Mr. Taylor, who could have retired 27 years ago, graduated from the University of Arkansas in 1945. He began working at the archives that Sept. 5, and hasn’t found time since to stop.

Entertaining the left

Sen. Hillary Rodham Clinton won’t be reading her own long-awaited memoir, so she might as well pick up the just-released book of a former White House colleague.

A retired FBI agent, and now president of the Patrick Henry Center, Gary Aldrich previously took readers into the myriad nooks and crannies of the Clinton White House with his No. 1 best seller, “Unlimited Access: An FBI Agent in the Clinton White House.”

His new book, “Thunder on the Left: An Insider’s Report on the Hijacking of the Democratic Party” (Allegiance Press, $25.95), caps a five-year investigation in which he reveals how the “hard left,” led by Senate Minority Leader Tom Daschle of South Dakota, worships everything from political correctness to big government.

And, adds the author, when people dare call left-handed politics by its real name, centrist Republicans often come to their defense, saying those on the left are merely patriots with other opinions.

“Nonsense,” Mr. Aldrich writes. “For too long, the soft-hearted right has been far too polite. We need to expose the hard left for the dangerous threat they represent.”

Which is? “Gutter tactics,” he says, “including a ‘nanny state’ mentality: the hard left sees a need to regulate everything from SUVs to cell phone use by drivers.”

He also says the left is responsible for turning the media into a massive “entertainment machine,” designed to slant the news and move the culture ever leftward.

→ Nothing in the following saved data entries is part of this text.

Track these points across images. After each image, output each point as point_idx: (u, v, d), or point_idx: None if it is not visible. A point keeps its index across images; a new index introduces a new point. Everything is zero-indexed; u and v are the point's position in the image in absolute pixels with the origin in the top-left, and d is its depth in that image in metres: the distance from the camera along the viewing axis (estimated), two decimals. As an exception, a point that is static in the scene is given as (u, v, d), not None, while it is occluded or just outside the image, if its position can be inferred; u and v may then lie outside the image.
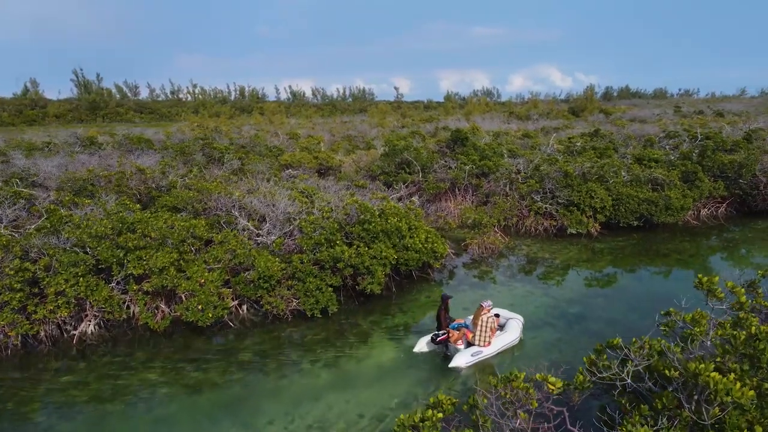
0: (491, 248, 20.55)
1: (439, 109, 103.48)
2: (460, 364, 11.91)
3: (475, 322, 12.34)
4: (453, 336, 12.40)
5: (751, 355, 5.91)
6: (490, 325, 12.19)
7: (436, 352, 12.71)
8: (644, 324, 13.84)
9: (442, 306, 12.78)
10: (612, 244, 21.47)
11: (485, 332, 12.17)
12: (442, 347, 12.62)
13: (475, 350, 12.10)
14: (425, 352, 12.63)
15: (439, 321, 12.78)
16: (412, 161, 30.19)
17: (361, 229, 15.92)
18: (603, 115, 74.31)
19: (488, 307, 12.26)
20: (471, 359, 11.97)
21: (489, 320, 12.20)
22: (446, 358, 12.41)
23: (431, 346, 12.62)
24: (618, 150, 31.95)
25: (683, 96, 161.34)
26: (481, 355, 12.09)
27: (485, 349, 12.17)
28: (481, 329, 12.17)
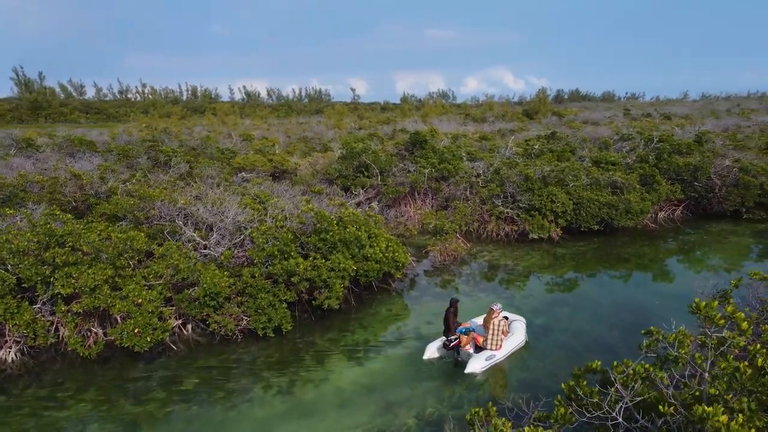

That’s why the former G-man labels today’s journalism “Big Entertainment.”

Make yourself at home

It’s not likely to happen, but a Colorado congressman and outspoken watchdog of illegal immigration in this country wants President Bush to tell his friends south of the border that our two governments are not one and the same.

Republican Rep. Tom Tancredo says several foreign governments are now distributing identification cards to their nationals living illegally in the United States.

“Some of these governments — specifically, one of them, Mexico — has taken this one step further and decided to begin to use their consular offices here to lobby state and local governments in the United States to get them to accept these cards, thereby aiding and abetting people living in this country illegally,” he says, labeling the lobbying outrageous.

“If the United States had asked its consular offices in Mexico or any other country to undertake such a practice, there would be a storm of protest, and rightly so. Consular offices would be closed; officials would be recalled. It would be appropriate for governments to respond that way.”

“Our government has not said a word about this,” the congressman adds, calling on Mr. Bush to issue a “formal protest to the government of Mexico for this egregious, outrageous behavior, and it is time for this government to take control of its own immigration policy.”